Federal officials didn’t fully appreciate the risks created by dependence on GPS until a firm called LightSquared proposed in 2010 to build a broadband system that tests showed could interfere with GPS signals. Ever since then the federal government has been working on how to address the vulnerabilities, with increasing urgency as near-peer spacefaring nations have built their own PNT systems and, military officials say, identified GPS as a potential target should hostilities erupt.

The real teeth in the executive order come from a mandate to incorporate profile-based resiliency requirements into federal acquisition rules for products, systems, and servicesthat utilize PNT. The goal is to encourage the private sector to use additional PNT services and develop new more robust and secure PNT technology.

However, Dana Goward, the president of the Resilient Navigation & Timing Foundation, is worried the approach will lead to more delays.

“While the executive order helps to raise awareness of the importance of PNT,” Goward said in a statement, “it does little that we can see to address today’s problems and the nation’s needs in the near term. Much of the potential action items must wait up to a year for information to be gathered. Then many of the hoped-for accomplishments will rely on agencies convincing industry to spend money without any legal or regulatory requirement to do so.
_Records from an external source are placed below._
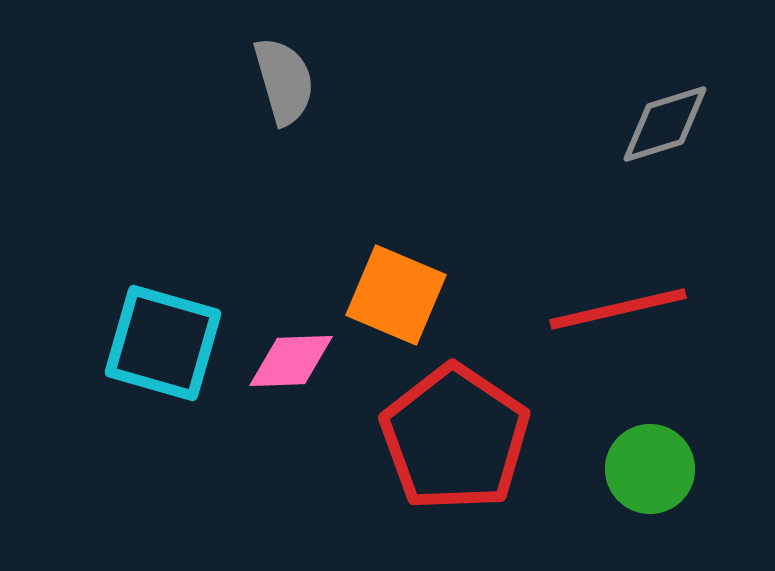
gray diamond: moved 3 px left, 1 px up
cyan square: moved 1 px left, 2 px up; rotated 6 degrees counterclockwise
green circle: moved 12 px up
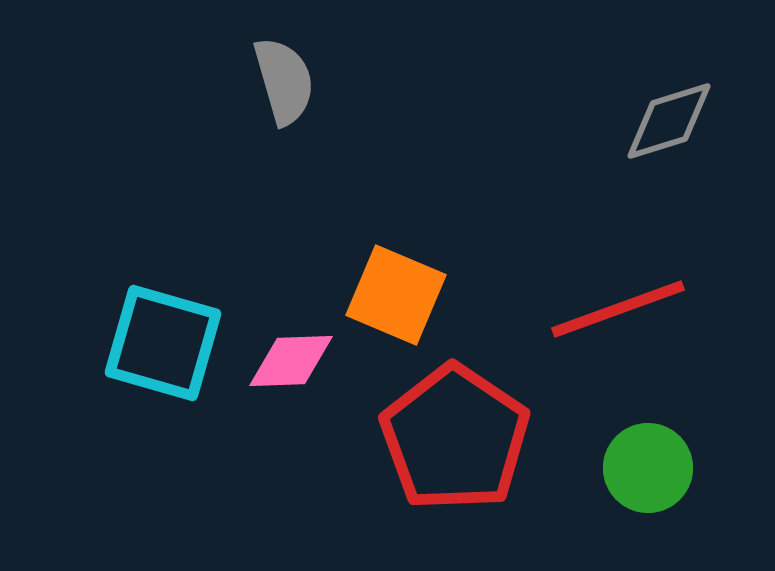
gray diamond: moved 4 px right, 3 px up
red line: rotated 7 degrees counterclockwise
green circle: moved 2 px left, 1 px up
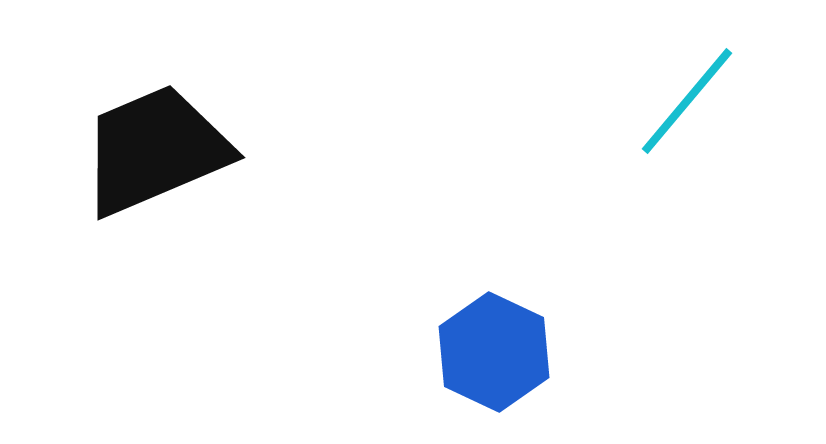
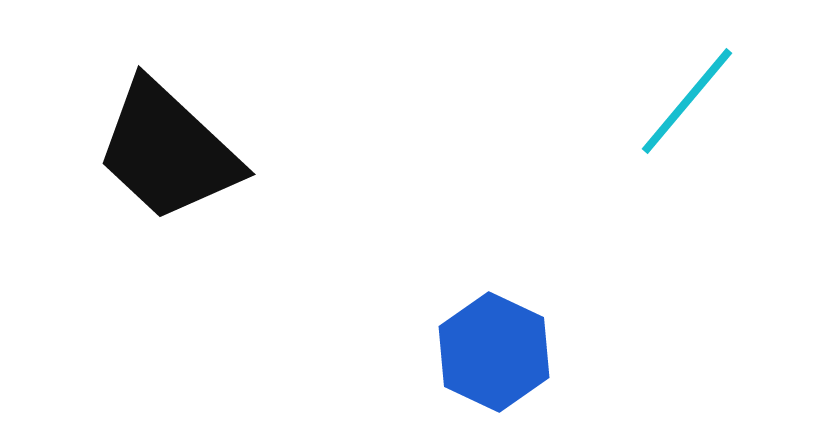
black trapezoid: moved 13 px right, 1 px down; rotated 114 degrees counterclockwise
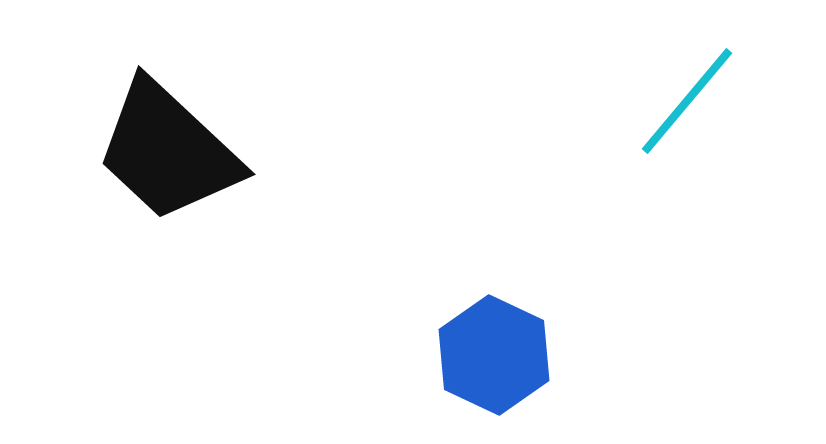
blue hexagon: moved 3 px down
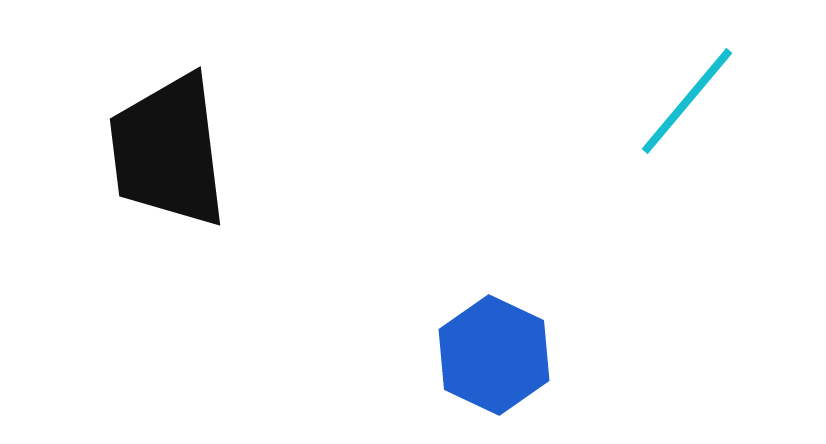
black trapezoid: rotated 40 degrees clockwise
The order does direct the government to use its buying power to push for more resilient PNT practices, he said, but that would be after the year of study. Moreover the overall approach depends on agencies to develop fairly complex purchasing criteria and contracting standard that may or may not be practical.

 I am concerned,” Goward said, “that the executive order is just admiring the problem and directing studies that will allow it to be pushed off into the next administration.”